Let me reiterate from my point of view, for the last time:

You offered me an exhaust described as in "very good condition" and a PowerFC for 1000 euros. I paid into a paypal account you gave me only to find out it's not yours... So technically I'm in contract with Berry. 

Then, because "you're very busy" (hey, I'm not, I got plenty of time to lose) you don't reply to PM's regarding tracking number and I do some basic google searches on you and litterally freak out and lose faith by reading the benelux skyline forum and german skyline forum.

My fears become reality when I take delivery of the parcel. I find out the the PowerFC is missing and the exhaust is:

a. damaged / not as described
b. does not fit / unfit for purpose

You never provided some coherent explanation of what happened to the PowerFC.
No proof of postage, no receipt, no tracking number and no declaration of loss with the courier. This leaves me to believe that you have not shipped it and that you have not been honest on both the exhaust story and PowerFC story.

I open a dispute with Paypal and my credit card company and receive a refund a few days later after paypal escalated the case into a claim. I believe that paypal did the refund, Berry says it's him. It could well be, at the end of the day I would have got my money back one way or the other (and you both knew that) since I was the one being ripped off.

When I got the refund, I contacted both Jonne and Berry and proposed to return the exhaust by courier. I requested 80 Euros payable in advance for shipping back to you (incl packing) based on the rates I was getting from UPS, Fedex, TNT, Parcelforce etc. You refused to pay and told me that I was unrasonable, after you ripped me off. I got to keep the exhaust for almost 4 months since you were not paying or arranging your own courrier. I decided to bring it to the tip as I realised nothing was going to happen. 

I will not be answering anything else regarding this on here.
If you want to contact me you can do so by email: [email protected]


----------



## Skyline_500R (Sep 23, 2004)

Why didn't you ship it that the collector had to pay for it? (We in Holland call it rembours) Is that common in the UK?

At the end, you used his exhaust for your own purpose (throw it away)
Not many customers do that.
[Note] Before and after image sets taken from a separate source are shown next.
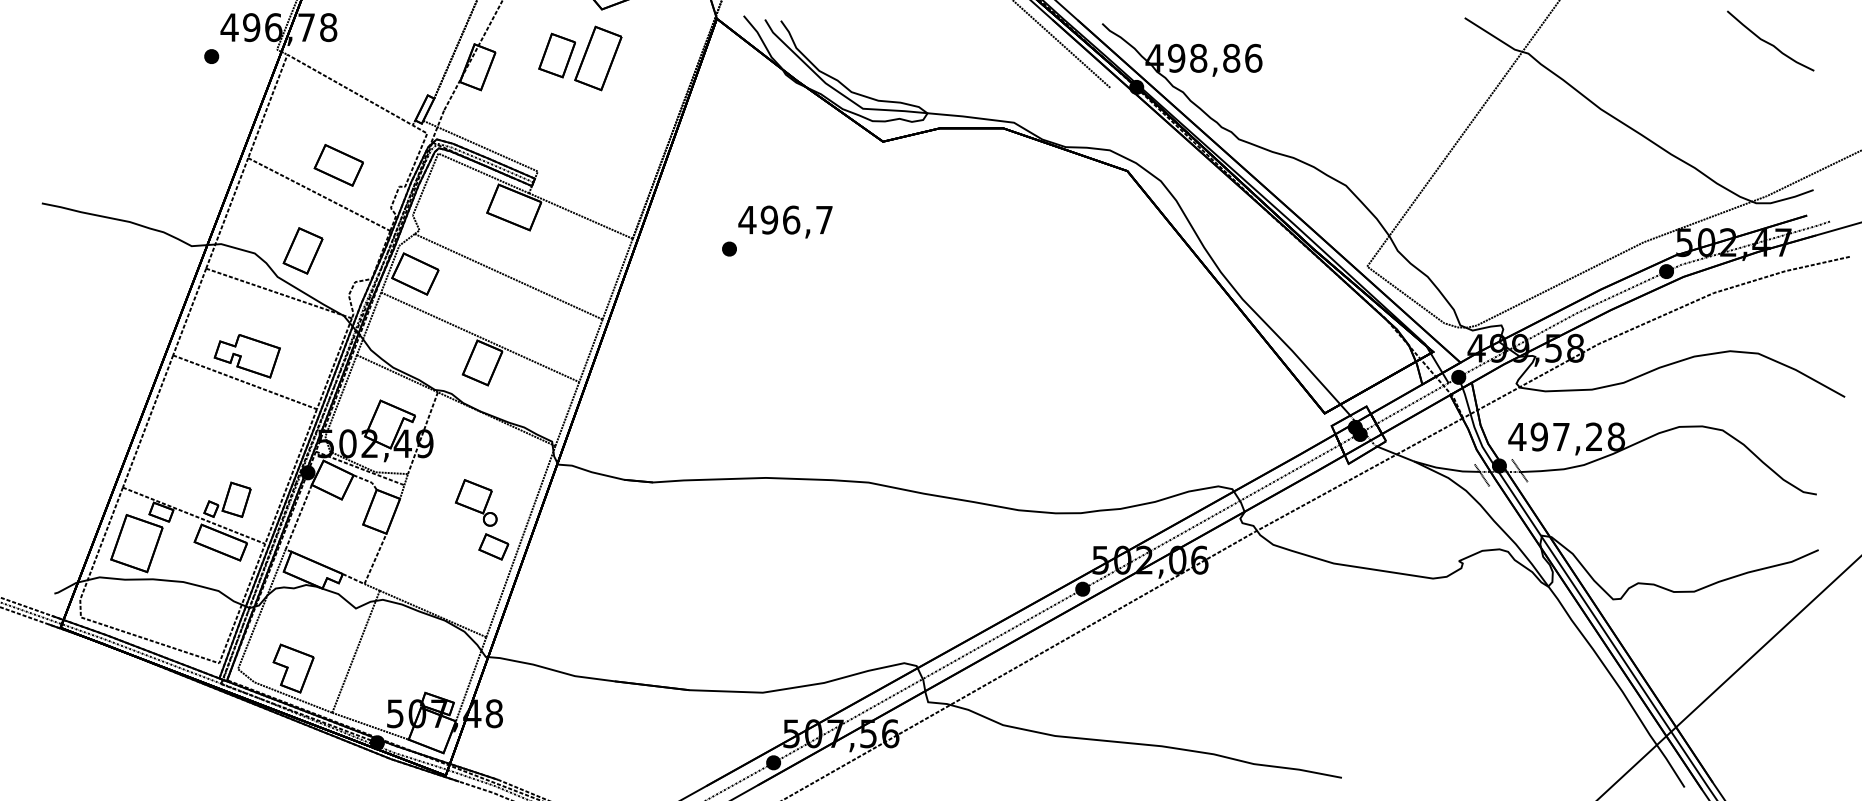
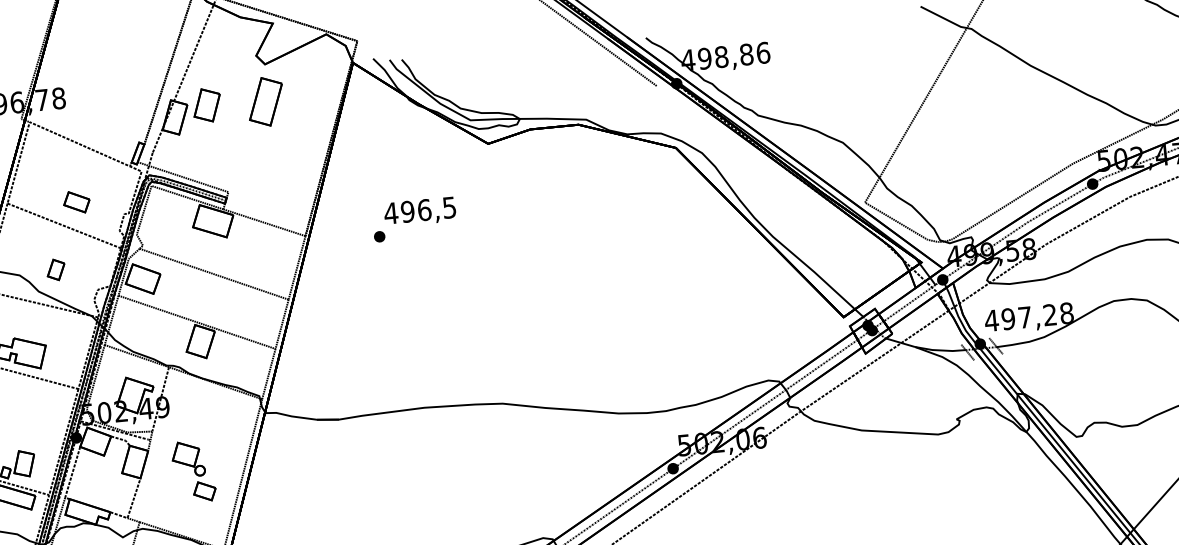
part: (556, 55) -> (206, 105), moved
part: (338, 165) -> (76, 202), size x0.7
text: (824, 220) -> (449, 208), 496,7 -> 496,5
part: (302, 250) -> (55, 269), size x0.6
part: (482, 519) -> (194, 471), moved

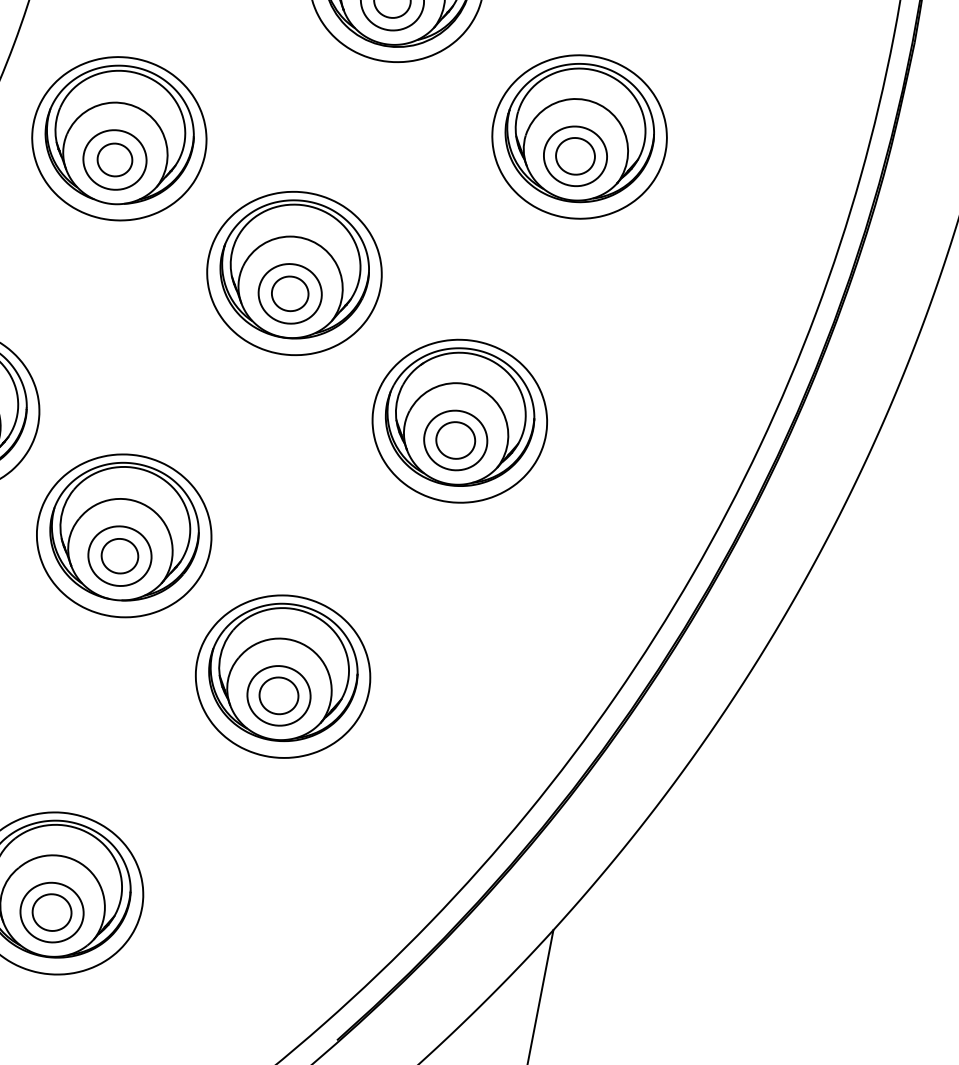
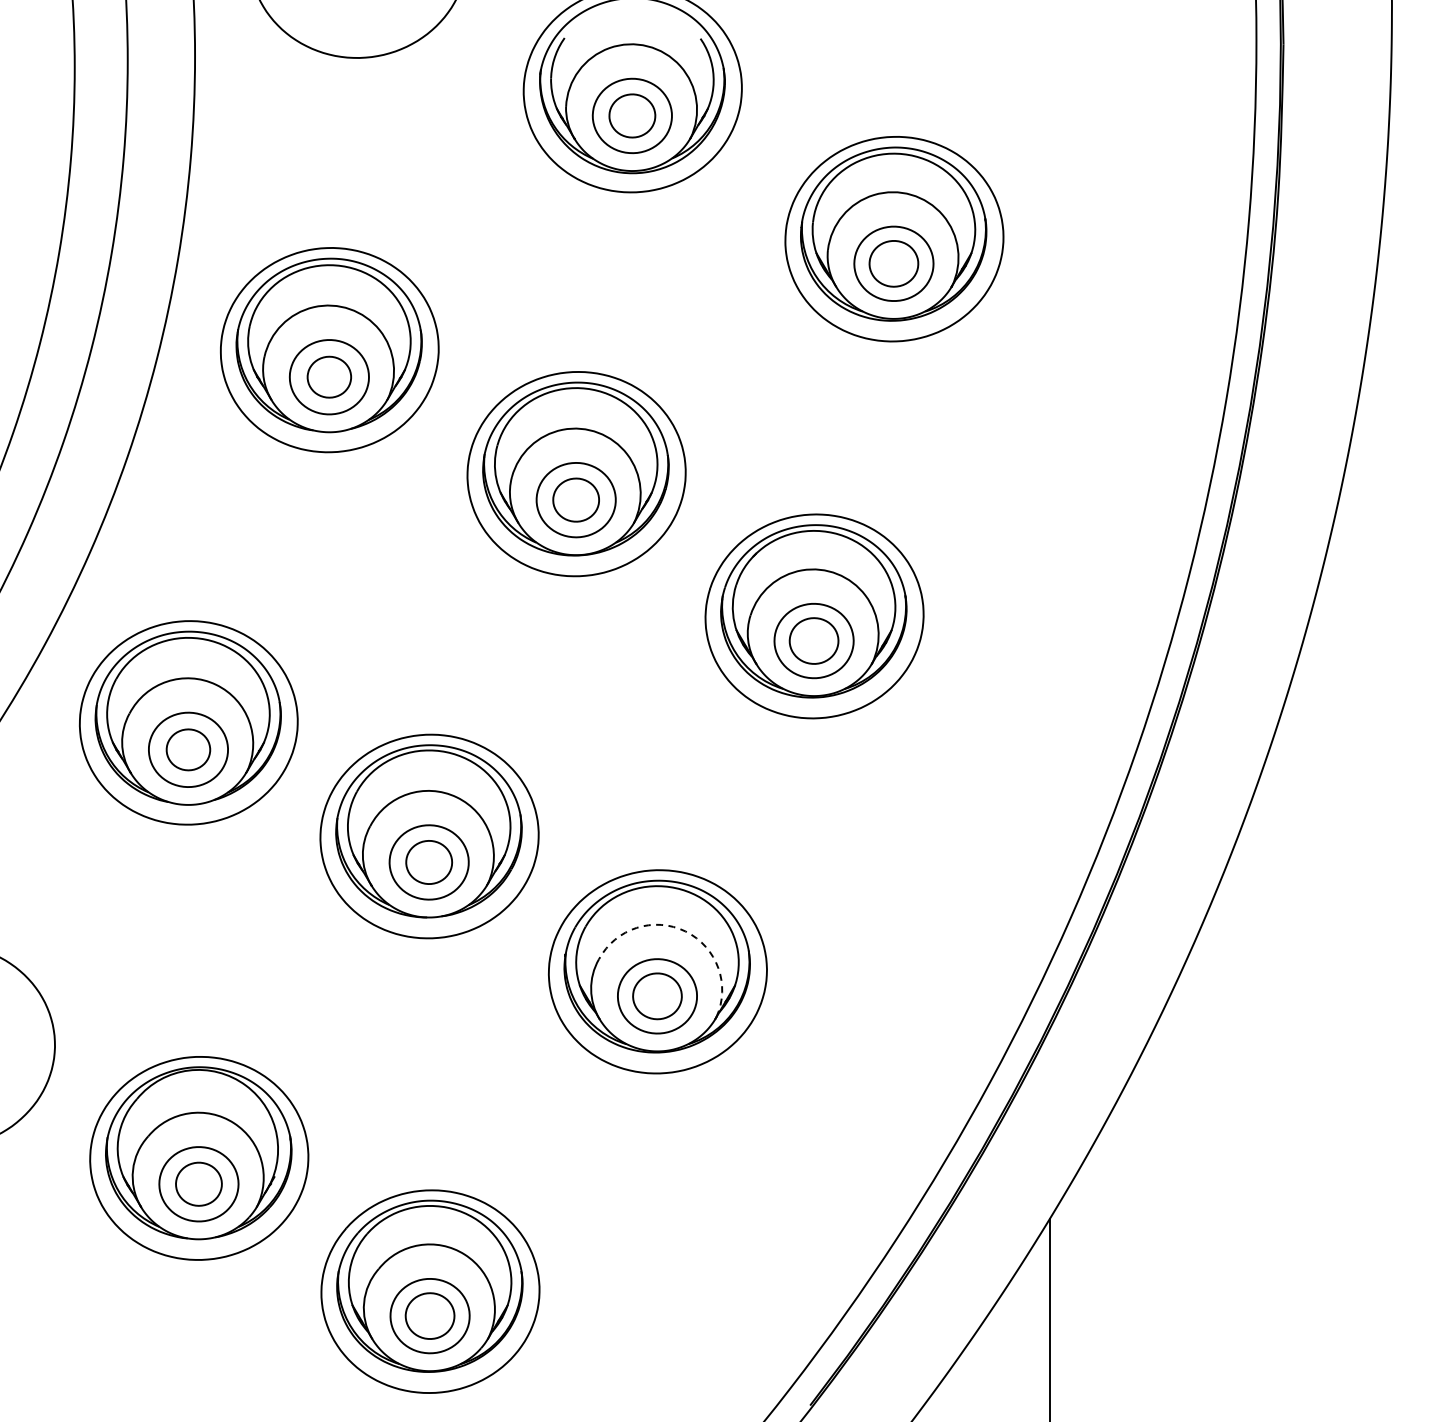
arc: (310, 649) -> (685, 931), solid -> dashed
Only you maybe.

At the end, he shipped a 2nd hand titanium exhaust to you for *free*!

I think you are very unfair. Who is ripping off who now?
I think you sold it to somebody else.

Berry


----------



## MIKEGTR (Jul 8, 2005)

Anyone with at least half a brain can see that the trader is at fault for not supplying the goods either in the advertised condition and indeed completing the order and furthermore for not taking the time to arrange for collection of the goods. As I said I would have given him a month to sort out and from then on either charged a storage fee or disposed of the goods

Perhaps the worst thing about this is that the trader hasn't even bothered to apologise for messing around his customer, a few lessons in customer service and business need to be learnt if u ask me


----------



## mifn21 (Mar 19, 2007)

I think having him as a trader on here would be doing all the legit companies a disservice
If a trader had this many pissed off customers I'd hope they'd be booted out!!


----------



## Mook (Mar 20, 2007)

at the end of the day, IMHO, ignoring Jonne's pm's and then disposing of the exhaust was the wrong thing to do. I'd have just left it that its here to collect when you want it and thats that. give him a deadline at least, don't just bin it.

Having said that, the exhaust wasn't as described and the power FC never arrived, so Multics is well within his rights to claim for his refund.

Its bad service from jonne, exacerbated IMHO by Multics mis-trust based upon the bad service in the first place.

mook


----------



## mifn21 (Mar 19, 2007)

You could argue he brought it on himself, and its not like Multics is the only person who's had major issues and BS stories fed to him by the seller


----------